23. A logic analyzer data retrieving method used in a logic analyzer comprising a control unit and a time delay circuit, wherein said control circuit comprises a memory and a second counter, and said time delay circuit comprises a first counter and a buffer, the method comprising the steps of:

presetting at least a clock qualifier signal based on a specific parameter;

triggering a present of said second counter, in response to said first counter counting reaching said delay default value, to start counting until the preset of the first counter is triggered again, and wherein counting value of said second counter is stored in said memory unit when said second counter stops counting and then displaying the value on a display screen.

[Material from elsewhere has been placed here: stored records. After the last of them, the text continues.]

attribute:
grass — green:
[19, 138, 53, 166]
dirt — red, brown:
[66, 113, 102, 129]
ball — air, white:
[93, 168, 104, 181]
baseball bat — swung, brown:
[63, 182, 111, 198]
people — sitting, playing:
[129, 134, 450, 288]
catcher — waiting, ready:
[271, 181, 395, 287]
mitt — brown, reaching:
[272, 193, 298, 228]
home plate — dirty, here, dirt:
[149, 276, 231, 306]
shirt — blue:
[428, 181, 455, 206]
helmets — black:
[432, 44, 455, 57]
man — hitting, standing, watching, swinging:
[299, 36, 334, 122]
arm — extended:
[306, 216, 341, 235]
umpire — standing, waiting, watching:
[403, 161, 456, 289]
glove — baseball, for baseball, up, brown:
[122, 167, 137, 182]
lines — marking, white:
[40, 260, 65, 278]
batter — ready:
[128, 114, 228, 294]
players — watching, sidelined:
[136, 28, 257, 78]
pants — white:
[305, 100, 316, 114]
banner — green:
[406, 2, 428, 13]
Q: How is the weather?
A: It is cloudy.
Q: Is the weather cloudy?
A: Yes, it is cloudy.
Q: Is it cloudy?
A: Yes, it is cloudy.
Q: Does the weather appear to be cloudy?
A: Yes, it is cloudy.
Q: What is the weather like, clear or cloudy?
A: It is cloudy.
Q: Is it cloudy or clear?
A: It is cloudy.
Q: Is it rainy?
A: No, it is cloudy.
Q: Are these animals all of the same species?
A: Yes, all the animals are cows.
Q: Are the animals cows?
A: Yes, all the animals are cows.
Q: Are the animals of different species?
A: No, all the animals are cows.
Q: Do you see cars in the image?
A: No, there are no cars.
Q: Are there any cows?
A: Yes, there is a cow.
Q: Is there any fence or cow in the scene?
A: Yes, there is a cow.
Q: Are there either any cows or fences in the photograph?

24. The logic analyzer data retrieving method as claimed in claim 23, further comprising a step of sampling clock input only during the period of a clock enable signal.

25. The logic analyzer data retrieving method as claimed in claim 24, wherein an output of said clock enable signal is low when said first counter starts counting, and the output of said clock enable signal is high when said first counter counted until said default value is reached.

26. A logic analyzer data retrieving circuit, comprising:

a control unit, comprising a memory and a second counter, adopted for capturing test data from a test sample electrically connected to the logic analyzer data retrieving circuit; and

a time delay circuit, comprising a first counter and a buffer, wherein said buffer is adopted for storing a time delay default value;

wherein at least a clock qualifier signal is preset in said logic analyzer data retrieving circuit based on a specific parameter,

wherein a preset of said first counter is triggered and said default value is transferred from said buffer to said first counter to drive said first counter to start counting in response to said clock qualifier signal until said delay default value is reached and test data from said test sample is continuously captured until said first counter counting reaches said delay default value, and

wherein a preset of said second counter is triggered when said first counter counting reaches said delay default value and starts counting until the present of the first counter is triggered again.

27. The logic analyzer data retrieving circuit as claimed in claim 26, wherein counting value of said second counter is stored in said memory unit when said second counter stops counting and then displaying the value on a display screen.

28. The logic analyzer data retrieving circuit as claimed in claim 26, further comprising a trigger assembly logic circuit capable of receiving multiple test signals from multiple test samples.

29. A logic analyzer data retrieving circuit comprising:

wherein a preset of said first counter is triggered and said default value is transferred from said buffer to said first counter to drive said first counter to start counting in response to said clock qualifier signal until said delay default value is reached and test data from said test sample is continuously captured until said first counter counting teaches said delay default value,

wherein a preset of said second counter is triggered when said first counter counting reaches said delay default value and starts counting until the preset of the first counter is triggered again, and

wherein counting value of aid second counter is stored in said memory unit when said second counter stops counting and then displaying the value on a display screen.

30. The logic analyzer data retrieving circuit as claimed in claim 29, wherein counting value of said second counter is stored in said memory unit when said second counter stops counting and then displaying the value on a display screen.

31. The logic analyzer data retrieving circuit as claimed in claim 29, further comprising a trigger assembly logic circuit capable of receiving multiple test signals from multiple test samples.